Gray
Featured Artist: Todd Gray
Artist Statement
In Stuart Hall's 1996 essay "Cultural Identity and Diaspora," he quotes Franz Fanon formative classic of post-colonial theory, in a passage describing how the colonial subject, the subject of the diaspora, is formed by the gaze of the historical master [also, interestingly, and relevant, a photographic metaphor]:
The movements, the attitudes, the glances of the other fixed me there, in the sense in which a chemical solution is fixed by a dye. I was indignant; I demanded an explanation. Nothing happened. I burst apart. Now the fragments have been put together again by another self.

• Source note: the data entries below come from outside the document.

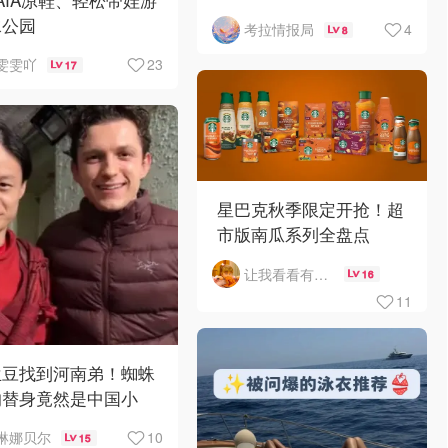
劫，竟被当街围殴致死！
水公园
4
考拉情报局
8
23
雯雯吖
17
星巴克秋季限定开抢！超
市版南瓜系列全盘点
让我看看有啥好吃的
16
11
兰豆找到河南弟！蜘蛛
的替身竟然是中国小
？！
10
琳娜贝尔
15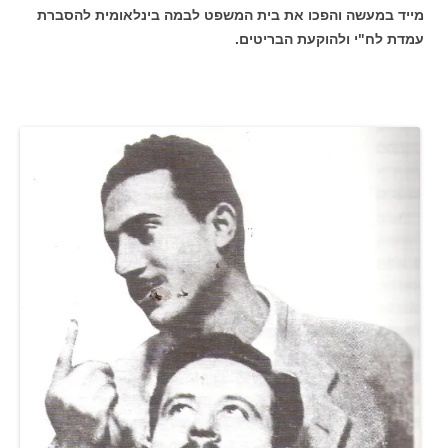
מייד במעשה והפכו את בית המשפט לבמה בינלאומית להסברת
עמדת לח"י ולהוקעת הבריטים.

This process of the fixing and fragmenting of identity - specifically the identity of those in the African Diaspora - and the violent, coercive, but often invisible way in which the gaze, and authority of the colonizer, the Master, the European, constitutes and re-constitutes diaspora (self-)identity, is the subject of my investigation.
The means of my investigation are photographic: the tools of photography, honed technically over decades as a photographer of jazz, rock and pop musicians, honed conceptually at CalArts. I have assembled, and continues to assemble, an archive of images, combining multiple images, each one isolated in a frame found in a thrift store in South Los Angeles or Johannesburg, creating larger, complex narrative works.
The images take as their primary subject the contrast between Royal and Imperial gardens in Europe versus the local flora in Ghana , where I spend part of every year. This contrast points to an underlying historic argument: that the wealth of Europe, and therefore its aesthetic history, was extracted in large part from colonial exploitation, from Aftrican bodies (fragmented) and African land. And from this contrast, which is developed in each of the photo-assemblages, develops further contrasts: between the lavish architecture of European colonialism and the ruined, even haunted remains of the houses of the colonized; between the linear Euclidian and Cartesisan modalities of Greco-European logic and the talismanic Gris Gris of the African Diasporic ritual; between ceremonial trophies and royal evocation of paradise combined with the plundered remains of a paradise that might-have-been.
It should be noted that the power and poetry of these works comes as much from what they conceal, and cut, and crop, as what they add and reveal; the assembling of individual images at the same time serves to further fragment the narrative, and in doing so draw attention to the fragmentation of identity more generally. The fragments which, per Fanon, have been - and could have only been - put together again by "another self."
Artist Biography
Born in Los Angeles, Todd Gray received both his BFA and MFA from California Institute of the Arts (CalArts). Solo and group exhibitions include the Studio Museum, Harlem, NY; Whitney Biennial, NY; Pomona College Museum of Art, Claremont; USC Fisher Museum of Art, Los Angeles; Renaissance Society, University of Chicago; David Lewis, NY; Museum of the African Diaspora, San Francisco; National Portrait Gallery, London; Grand Palais, Paris among others. Performance works have been presented at institutions such as the Roy & Edna Disney Cal/Arts Theater, REDCAT; Hammer Museum, Los Angeles. His work is represented in numerous museum collections: Whitney Museum of American Art, NY; Wadsworth Atheneum Museum of Art, Hartford; Los Angeles County Museum of Art; National Gallery of Canada; Studio Museum in Harlem; Museum of Contemporary Art, Los Angeles among others. He was the recipient of the Guggenheim Fellowship in 2019, and of a Rockefeller Foundation Bellagio Residency, Italy in 2016. Todd Gray's photo based work explores issues of black masculinity, diaspora, and contemporary/historical examinations of power. Gray has presented this work in academic conferences at Yale and Harvard University. Gray works between Los Angeles and Ghana, where he explores the diasporic dislocations and cultural connections which link Western hegemony with West Africa.